How to decrease popular workplace toxicity

by | Dec 18, 2018 | Blog | 0 comments

What do “toxic,” “youthquake,” “post-truth,”  🙂 , “vape,” and “selfie” have in common?

They’re the most recent selections for the Oxford Word of the Year. Each year the staff members of the Oxford English Dictionary choose the word or expression that they believe most reflects “the ethos, mood, or preoccupations of the passing year, and have lasting potential as a term of cultural significance.”

Interestingly, the 2018 selection, the adjective toxic, is the oldest of the five latest selections as well as all of the 2018 runner ups.
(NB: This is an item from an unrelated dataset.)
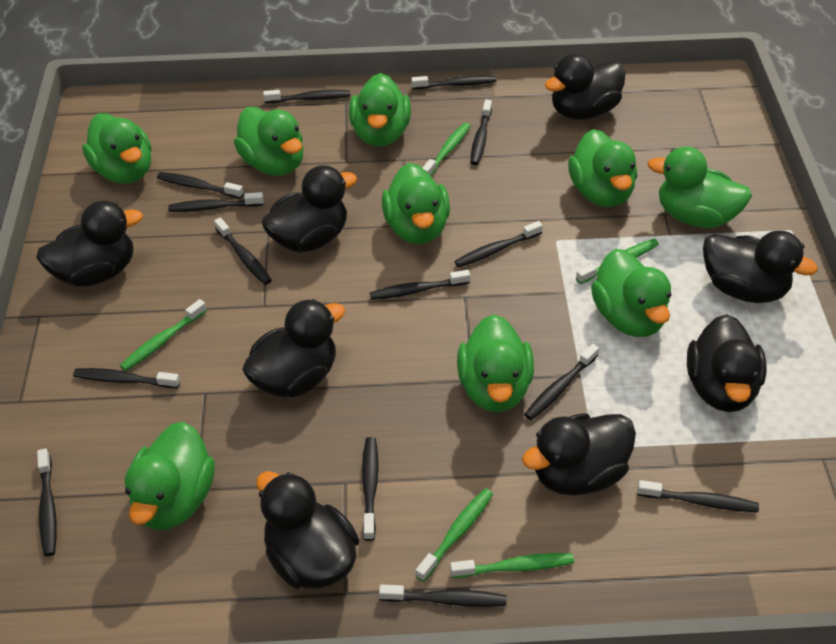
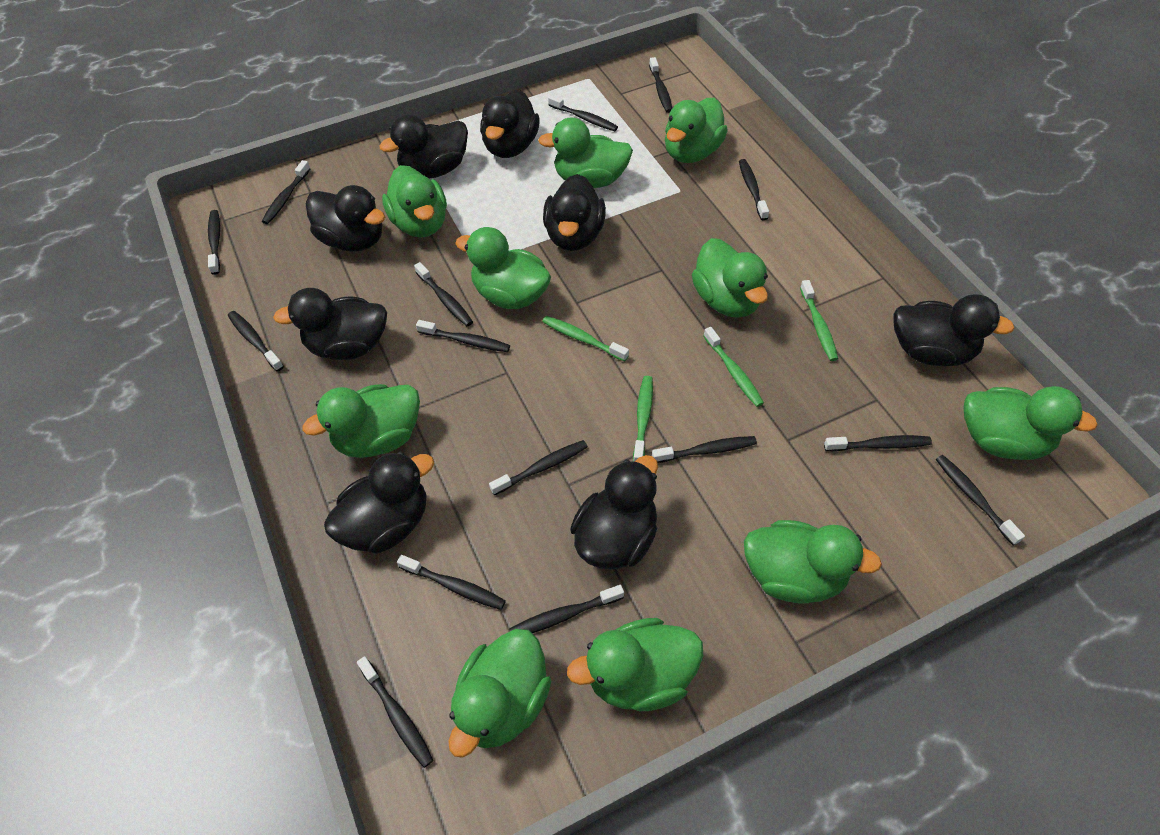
black toothbrush: 14 -> 15
green duck: 9 -> 10
green toothbrush: 5 -> 4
Toxic has its roots in the Latin toxicum, meaning “poison” as well as the Greek “toxikon pharmakon.”  

In 2018, this “oldie but goodie” word expanded its reach to become an “intoxicating descriptor for the year’s most talked about topics,” according to the Oxford English Dictionary.  

Look at the top 10 list of words “toxic” described in 2018, based on the Dictionary’s research:

  1. Chemical
  2. Masculinity
  3. Substance
  4. Gas
  5. Environment
  6. Relationship
  7. Culture
  8. Waste
  9. Algae
  10. Air

Four of the 10 terms – toxic masculinity, toxic environment, toxic relationship, and toxic culture – can relate to the workplace. Just think about the 2018 global walkouts at Google and the multiple CBS sexual harassment scandals connected to the #MeToo movement.

Toxic workplaces tend to repel and hemorrhage talent at the same time society tolerates and even celebrates  “bad boy” leaders, according to Dr. Mark Lipton, professor, executive advisor and author of Mean Men: The Perversion of America’s Self-Made Man.

Well, we can’t expect these bad boy leaders to transform the toxic masculinity culture. But what about other toxic work situations? How do we clean them up before they take an even bigger toll on workers’ health?

There’s no silver bullet – er, magic wand – to fix toxic cultures.

(Old habits die hard, despite my commitment to stop using language that relates to violence or extreme competition, which can contribute to a toxic culture. One of my clients encouraged a number of us to change our vocabulary to change our world, including our organizational culture.)

While words matter, actions that we and others take make a bigger impact on us.

And the systems, programs and processes that organizations adopted over the years when standards and expectations were different have an outsize impact on the toxicity we experience today.

We further compound the toxicity when we don’t provide psychological safety in organizations. As Dr. Amy Edmondson defines the term in her new book, The Fearless Organization: Creating Psychological Safety in the Workplace for Learning, Innovation, and Growth, psychological safety is “a climate in which people are comfortable expressing and being themselves.” 

When you have psychological safety at work, you feel confident and comfortable about sharing concerns, admitting you’ve made a mistake, and asking questions, especially “stupid” questions. You don’t worry about being ridiculed, making a career-ending blunder, or experiencing any form of retribution.  

And just as importantly, research by Edmondson and others shows that when you feel psychologically safe you “feel free to contribute ideas, share information, and report mistakes.” That’s a healthy culture, hardly toxic.  

If you want to support psychological safety to start contributing to a healthy culture, start small in your work group or a work team. First, make sure you make everyone feel welcome – an insider, rather than an outsider.  

Also, make sure everyone gets a chance to speak, and preferably freely voice their comments and concerns. Speaking up is harder than it seems for many, especially if the environment sends danger signals. Workplace norms matter more than personality types. (Check out this research study described in the Harvard Business Review article, If Your Employees Aren’t Speaking Up, Blame Company Culture, which reinforces other research.)  

You also need to master all the small gestures that make people feel comfortable around you – the eye contact, the nodding of the head, the “thank-you’s,” the check-ins, and on and on. Plus, you need to take these actions consistently and genuinely.

You don’t have to be the team leader to support and build psychological safety. However, you do need to recognize that this is not “check the box” behavior. You—and preferably—others need to do adopt these behaviors as daily habits. That can start influencing the culture.  

And even better, these glimmers of hope will inspire you and others to have the curiosity, courage and commitment to start tackling – er, reworking – the systems and processes that contribute to the toxins in your culture.  

And maybe in a few years, the Oxford word of the year will be something positive.